I think I can, I think I can :-) \[4e^{x-1} = 64\]Divide both sides by 4\[e^{x-1}=16\]Take the natural log of both sides to get rid of the e^, remembering that \[\ln{e^a}=a\] because the log of a number is simply the power that the base of the log must be raised to to give the number \[\ln{e^{x-1}}=x-1=\ln{16}\]\[x=1+\ln{16} \approx 3.77\]We could also notice that 16 = 4^2 and write \[1+\ln{4^2} = 1+4\ln{2}\] Continuous compounding with interest rate r (written as a decimal, not a percentage) gives \[FV=PVe^{rt}\] where FV is future value and PV is present value. Here we have FV=429.20, PV=350, t = 6, and we need to find r. \[FV=PVe^{rt}\]Divide by PV and take log of both sides\[\ln{(\frac{FV}{PV})} = rt\]Divide by t to get r in terms of FV,PV,t\[r=\frac{1}{t}\ln{(\frac{FV}{PV})}\]and now it is just a matter of pushing buttons on the calculator.

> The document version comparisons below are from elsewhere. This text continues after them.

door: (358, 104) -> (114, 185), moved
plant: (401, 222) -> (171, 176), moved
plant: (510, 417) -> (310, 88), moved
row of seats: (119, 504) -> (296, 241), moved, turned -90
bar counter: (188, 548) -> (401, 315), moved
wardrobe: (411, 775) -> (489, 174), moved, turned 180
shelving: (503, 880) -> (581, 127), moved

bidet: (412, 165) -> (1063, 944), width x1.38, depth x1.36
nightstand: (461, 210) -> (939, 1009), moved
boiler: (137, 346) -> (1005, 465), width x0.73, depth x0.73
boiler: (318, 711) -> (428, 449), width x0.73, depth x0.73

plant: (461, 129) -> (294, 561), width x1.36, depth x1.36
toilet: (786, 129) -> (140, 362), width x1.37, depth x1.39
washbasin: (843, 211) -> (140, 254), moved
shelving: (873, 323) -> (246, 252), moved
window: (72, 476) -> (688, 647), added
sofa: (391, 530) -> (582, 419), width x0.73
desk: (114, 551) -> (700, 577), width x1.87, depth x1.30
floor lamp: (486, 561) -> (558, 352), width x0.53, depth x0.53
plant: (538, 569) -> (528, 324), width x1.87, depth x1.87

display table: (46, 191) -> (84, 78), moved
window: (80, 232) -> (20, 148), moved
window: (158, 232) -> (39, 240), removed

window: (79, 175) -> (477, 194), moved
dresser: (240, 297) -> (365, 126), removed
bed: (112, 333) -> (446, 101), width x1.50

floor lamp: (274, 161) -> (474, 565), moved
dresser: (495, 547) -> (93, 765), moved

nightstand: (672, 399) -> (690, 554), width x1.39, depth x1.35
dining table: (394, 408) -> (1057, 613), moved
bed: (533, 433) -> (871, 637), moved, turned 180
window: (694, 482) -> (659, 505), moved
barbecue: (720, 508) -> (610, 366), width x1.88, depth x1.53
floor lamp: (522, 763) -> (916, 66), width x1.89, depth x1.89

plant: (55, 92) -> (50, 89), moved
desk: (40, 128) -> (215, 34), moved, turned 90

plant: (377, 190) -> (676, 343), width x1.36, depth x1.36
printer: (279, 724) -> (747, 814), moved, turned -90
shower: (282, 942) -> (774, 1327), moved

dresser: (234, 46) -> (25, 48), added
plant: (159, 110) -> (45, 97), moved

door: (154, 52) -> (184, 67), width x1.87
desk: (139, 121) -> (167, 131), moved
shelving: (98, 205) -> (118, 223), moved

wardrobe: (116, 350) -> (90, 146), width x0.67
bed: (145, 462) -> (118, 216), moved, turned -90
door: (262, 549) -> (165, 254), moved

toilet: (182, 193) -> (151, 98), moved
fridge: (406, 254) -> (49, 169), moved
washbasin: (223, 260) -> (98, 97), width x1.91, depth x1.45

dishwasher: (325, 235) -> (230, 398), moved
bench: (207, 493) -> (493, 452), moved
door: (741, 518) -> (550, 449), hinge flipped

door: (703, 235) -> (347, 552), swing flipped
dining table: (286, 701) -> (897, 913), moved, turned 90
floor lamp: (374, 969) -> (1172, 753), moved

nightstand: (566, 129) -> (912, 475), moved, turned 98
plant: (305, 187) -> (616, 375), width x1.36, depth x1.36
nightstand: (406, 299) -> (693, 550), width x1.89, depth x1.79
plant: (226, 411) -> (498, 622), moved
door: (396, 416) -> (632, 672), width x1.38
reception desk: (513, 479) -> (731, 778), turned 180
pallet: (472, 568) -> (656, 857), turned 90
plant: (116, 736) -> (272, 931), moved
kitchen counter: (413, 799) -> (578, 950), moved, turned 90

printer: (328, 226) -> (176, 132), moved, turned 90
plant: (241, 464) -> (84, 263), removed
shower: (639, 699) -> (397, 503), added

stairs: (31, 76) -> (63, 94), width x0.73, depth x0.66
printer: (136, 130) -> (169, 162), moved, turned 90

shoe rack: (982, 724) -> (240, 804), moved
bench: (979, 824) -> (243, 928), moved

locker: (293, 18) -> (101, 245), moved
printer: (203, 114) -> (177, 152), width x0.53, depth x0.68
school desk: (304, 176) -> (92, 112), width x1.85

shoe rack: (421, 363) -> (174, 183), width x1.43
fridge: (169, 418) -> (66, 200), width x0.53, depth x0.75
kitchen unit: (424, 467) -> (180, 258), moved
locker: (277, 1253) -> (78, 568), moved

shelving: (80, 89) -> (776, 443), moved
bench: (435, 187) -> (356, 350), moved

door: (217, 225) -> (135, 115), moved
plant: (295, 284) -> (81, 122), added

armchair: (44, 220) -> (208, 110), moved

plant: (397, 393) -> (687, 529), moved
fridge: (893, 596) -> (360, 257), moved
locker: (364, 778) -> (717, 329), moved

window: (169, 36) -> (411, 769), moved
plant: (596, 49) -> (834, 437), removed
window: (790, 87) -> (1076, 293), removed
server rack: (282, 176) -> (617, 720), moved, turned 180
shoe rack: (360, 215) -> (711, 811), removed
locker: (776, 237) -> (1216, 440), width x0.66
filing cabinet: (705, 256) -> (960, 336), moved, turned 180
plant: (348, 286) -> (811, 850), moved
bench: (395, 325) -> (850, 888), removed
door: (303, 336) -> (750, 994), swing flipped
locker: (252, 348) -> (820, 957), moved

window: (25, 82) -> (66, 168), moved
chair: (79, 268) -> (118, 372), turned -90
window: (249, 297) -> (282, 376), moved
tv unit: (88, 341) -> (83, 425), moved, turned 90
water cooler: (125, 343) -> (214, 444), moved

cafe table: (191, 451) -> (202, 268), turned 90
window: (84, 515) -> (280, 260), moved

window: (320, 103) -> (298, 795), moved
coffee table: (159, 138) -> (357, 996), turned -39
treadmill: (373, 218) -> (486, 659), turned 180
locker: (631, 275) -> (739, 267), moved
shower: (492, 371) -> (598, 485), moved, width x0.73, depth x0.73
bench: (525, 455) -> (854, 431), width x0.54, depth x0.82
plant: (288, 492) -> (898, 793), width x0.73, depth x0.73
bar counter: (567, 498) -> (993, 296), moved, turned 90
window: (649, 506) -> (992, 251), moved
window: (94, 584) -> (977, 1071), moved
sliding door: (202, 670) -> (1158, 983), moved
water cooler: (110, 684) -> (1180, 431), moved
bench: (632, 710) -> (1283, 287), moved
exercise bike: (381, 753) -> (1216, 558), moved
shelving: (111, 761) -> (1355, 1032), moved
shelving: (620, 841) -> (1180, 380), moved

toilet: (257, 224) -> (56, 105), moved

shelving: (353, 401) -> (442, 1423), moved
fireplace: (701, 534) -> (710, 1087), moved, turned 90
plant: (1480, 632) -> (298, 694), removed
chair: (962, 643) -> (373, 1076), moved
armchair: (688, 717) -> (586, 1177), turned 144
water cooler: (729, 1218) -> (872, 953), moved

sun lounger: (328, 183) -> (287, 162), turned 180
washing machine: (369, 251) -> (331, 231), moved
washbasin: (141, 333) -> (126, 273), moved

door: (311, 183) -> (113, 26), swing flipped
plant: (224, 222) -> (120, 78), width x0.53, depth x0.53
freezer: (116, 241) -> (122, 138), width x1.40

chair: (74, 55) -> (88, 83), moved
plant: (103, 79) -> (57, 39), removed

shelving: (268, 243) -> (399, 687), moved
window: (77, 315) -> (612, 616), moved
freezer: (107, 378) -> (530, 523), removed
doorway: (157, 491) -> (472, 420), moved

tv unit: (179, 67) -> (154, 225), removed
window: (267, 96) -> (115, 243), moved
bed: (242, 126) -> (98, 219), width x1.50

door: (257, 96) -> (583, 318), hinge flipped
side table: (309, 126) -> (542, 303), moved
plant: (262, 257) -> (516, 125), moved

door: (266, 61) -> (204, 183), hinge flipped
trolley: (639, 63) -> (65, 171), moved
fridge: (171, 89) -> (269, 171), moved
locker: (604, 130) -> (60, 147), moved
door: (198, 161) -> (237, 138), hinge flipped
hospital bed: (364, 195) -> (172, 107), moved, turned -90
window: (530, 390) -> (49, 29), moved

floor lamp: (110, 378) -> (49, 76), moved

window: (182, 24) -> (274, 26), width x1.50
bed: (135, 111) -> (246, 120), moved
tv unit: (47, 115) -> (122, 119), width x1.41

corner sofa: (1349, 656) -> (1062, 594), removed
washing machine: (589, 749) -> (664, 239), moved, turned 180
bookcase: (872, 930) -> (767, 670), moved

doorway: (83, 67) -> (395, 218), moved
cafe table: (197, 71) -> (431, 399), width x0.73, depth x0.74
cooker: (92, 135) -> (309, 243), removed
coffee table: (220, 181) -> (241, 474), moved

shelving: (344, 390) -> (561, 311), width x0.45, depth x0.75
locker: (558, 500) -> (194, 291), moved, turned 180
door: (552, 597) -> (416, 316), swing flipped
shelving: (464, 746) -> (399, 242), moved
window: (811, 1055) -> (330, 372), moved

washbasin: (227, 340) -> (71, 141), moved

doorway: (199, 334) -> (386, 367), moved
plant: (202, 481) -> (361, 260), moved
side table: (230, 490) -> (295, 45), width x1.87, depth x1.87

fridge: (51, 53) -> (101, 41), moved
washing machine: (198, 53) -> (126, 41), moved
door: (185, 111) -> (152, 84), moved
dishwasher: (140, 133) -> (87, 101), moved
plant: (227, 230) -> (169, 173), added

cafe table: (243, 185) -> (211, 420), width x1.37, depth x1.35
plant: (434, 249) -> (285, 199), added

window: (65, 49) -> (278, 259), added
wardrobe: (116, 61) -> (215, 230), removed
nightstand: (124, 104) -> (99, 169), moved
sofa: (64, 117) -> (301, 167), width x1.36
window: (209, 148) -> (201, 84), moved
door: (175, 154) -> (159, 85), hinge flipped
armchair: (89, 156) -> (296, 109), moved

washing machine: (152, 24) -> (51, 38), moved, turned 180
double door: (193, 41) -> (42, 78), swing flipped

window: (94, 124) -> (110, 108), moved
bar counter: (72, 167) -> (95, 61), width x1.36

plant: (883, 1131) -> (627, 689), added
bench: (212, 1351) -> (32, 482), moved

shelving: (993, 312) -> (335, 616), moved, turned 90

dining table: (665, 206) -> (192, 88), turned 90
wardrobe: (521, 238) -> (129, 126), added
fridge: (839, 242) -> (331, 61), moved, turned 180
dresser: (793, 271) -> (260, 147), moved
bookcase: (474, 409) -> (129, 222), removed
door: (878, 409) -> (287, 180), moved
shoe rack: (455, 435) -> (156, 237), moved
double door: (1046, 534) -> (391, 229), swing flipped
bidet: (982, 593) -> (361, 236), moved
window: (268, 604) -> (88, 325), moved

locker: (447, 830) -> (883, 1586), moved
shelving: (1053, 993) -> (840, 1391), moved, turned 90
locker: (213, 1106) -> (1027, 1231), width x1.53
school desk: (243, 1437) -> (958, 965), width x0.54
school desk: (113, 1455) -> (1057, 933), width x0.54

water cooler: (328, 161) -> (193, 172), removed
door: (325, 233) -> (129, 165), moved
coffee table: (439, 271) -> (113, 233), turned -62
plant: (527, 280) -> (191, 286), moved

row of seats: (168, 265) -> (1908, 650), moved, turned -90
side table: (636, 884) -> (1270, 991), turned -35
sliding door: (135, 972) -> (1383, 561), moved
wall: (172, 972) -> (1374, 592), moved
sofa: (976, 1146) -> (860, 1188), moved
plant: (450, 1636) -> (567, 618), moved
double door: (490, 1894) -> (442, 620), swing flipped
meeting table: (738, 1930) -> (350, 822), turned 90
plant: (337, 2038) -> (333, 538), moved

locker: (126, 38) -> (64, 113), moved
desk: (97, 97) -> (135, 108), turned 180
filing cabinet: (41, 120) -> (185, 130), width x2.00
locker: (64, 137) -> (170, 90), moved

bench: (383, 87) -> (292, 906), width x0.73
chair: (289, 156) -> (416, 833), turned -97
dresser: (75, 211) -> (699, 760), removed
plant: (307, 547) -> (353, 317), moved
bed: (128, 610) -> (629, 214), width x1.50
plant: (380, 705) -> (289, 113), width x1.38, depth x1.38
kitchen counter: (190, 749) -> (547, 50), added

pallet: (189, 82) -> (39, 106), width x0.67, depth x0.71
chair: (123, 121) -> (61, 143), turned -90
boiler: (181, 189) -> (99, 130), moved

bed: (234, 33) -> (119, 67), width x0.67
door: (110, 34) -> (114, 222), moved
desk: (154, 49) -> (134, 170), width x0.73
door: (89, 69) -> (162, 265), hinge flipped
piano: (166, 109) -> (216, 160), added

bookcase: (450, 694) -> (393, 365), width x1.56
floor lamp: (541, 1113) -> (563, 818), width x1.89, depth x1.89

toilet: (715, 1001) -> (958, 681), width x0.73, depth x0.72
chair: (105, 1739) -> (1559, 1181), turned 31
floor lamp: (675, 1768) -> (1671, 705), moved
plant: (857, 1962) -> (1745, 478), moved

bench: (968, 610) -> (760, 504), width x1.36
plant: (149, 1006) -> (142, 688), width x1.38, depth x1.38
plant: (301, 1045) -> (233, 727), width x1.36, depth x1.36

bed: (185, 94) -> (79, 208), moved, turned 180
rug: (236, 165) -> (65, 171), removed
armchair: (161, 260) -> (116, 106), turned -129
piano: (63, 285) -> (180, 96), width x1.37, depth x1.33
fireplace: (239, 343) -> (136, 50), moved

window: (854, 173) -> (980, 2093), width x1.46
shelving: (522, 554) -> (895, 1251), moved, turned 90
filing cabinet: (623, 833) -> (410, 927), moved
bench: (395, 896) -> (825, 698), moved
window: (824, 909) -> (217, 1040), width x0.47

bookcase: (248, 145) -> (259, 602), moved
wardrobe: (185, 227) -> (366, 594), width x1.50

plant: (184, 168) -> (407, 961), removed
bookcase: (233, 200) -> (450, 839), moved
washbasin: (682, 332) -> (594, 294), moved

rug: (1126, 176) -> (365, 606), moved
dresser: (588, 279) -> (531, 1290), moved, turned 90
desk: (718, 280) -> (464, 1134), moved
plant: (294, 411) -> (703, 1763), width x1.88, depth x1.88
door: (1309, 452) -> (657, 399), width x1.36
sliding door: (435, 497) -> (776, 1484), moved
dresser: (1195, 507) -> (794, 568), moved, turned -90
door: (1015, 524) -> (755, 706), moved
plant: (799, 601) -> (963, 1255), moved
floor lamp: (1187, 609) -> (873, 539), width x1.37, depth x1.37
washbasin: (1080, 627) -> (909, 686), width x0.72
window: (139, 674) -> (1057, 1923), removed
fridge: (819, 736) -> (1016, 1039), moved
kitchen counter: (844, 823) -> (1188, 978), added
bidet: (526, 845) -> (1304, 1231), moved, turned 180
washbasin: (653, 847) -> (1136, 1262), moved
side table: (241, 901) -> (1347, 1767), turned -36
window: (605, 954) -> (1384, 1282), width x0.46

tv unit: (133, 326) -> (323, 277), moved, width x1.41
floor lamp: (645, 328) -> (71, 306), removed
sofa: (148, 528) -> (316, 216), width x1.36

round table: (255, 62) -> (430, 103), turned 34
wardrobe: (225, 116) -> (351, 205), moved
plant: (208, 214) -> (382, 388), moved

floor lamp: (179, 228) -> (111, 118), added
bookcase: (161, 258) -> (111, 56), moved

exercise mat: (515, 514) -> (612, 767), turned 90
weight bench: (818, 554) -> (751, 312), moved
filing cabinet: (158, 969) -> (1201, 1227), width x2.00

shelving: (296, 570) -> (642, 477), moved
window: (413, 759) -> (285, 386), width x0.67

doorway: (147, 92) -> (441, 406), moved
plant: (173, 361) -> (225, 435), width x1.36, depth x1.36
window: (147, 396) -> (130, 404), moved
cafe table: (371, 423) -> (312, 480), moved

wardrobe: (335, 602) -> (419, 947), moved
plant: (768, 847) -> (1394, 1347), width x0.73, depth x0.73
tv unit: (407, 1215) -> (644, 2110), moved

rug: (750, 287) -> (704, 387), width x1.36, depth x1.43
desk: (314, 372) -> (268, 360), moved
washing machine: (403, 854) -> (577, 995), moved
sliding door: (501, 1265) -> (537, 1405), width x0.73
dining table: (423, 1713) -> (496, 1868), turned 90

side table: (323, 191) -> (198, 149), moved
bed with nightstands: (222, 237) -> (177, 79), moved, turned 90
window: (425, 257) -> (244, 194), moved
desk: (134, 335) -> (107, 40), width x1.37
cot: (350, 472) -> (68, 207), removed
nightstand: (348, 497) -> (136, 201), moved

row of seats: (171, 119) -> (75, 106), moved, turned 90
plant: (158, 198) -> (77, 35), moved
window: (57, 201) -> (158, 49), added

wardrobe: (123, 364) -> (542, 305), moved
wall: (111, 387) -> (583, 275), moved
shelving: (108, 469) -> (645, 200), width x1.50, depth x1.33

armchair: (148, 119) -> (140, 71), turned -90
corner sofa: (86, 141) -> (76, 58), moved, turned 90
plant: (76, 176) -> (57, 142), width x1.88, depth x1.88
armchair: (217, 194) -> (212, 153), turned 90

Remember that the rate you get is a decimal, and to convert it to a percentage you need to multiply by 100.
Thanks so much! Especially for the detailed explanation. I really appreciate it!
I figure there's no point in simply giving answers, but if I show how I got them, hopefully you'll be able to see how to do them yourself!
Yeah it's really helpful! Helps me understand it for the test coming up.